- Exercise instructions:
List every place or institution named in the news report below on breast cancer screening.

[Reading passage Boundary: Start]

LOS ANGELES More than 40-percent of women in the United States have dense breast tissue which can often mask potential cancers on a mammogram. Now doctors in Southern California are testing a new technology that could help pick up these cancers.
Stacey Herkert has a family history of breast cancer, so she makes sure to get a mammogram every year. "When my mom was diagnosed she made us promise to go annually for checkups, and we do," Herkert said.
Like many women, the 54-year-old has dense breast tissue which can make screening for breast cancer challenging. "Women with dense breast tissue have more white glandular tissue on the mammogram so, the background appears white. The problem is breast cancer also appears white on the mammogram, so it's more difficult to find a small white cancer on a white background," said Mary Yamashita, a professor of radiology a the University of Southern California.
Herkert is taking part in a study at the USC testing a new three-dimensional ultrasound called SoftVue, to try to help doctors more accurately identify cancer tissue. The patient lies on their stomach and the breast is placed into a warm water bath. In two to four minutes, the machine scans the entire breast using sound waves. There's no radiation and no compression of the breast. "There's no radiation exposure, there's no compression of the breast," Yamashita said.
Researchers are enrolling 10,000 patients for the study at eight sites across the country, including USC. Researchers are comparing patients' mammmography results to the SoftVue scans to learn the machine's effectiveness. "No exam is 100-percent, but we want to be as close to 100-percent as possible," Yamashita said.
"I'm hoping it will be just another thing I do every year as a precautionary measure, to make sure I don't end up like my mom and end up having breast cancer," Herkert said.
If the technology is proven to be effective, it could eventually be used in addition to annual mammograms.

[Reading passage Boundary: End]
[Data records Boundary: Start]

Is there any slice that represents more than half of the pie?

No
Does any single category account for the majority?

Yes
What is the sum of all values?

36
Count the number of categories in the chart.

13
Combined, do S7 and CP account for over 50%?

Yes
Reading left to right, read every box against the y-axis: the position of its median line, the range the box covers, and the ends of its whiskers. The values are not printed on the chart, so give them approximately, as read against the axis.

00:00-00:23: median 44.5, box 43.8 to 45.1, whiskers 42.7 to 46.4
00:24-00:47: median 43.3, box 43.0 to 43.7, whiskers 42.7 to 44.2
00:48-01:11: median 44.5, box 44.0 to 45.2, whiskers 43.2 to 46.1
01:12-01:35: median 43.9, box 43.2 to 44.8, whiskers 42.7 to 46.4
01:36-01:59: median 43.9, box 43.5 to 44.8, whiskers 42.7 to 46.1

[Data records Boundary: End]

- Your response:
- Los Angeles
- the United States
- Southern California
- the University of Southern California (USC)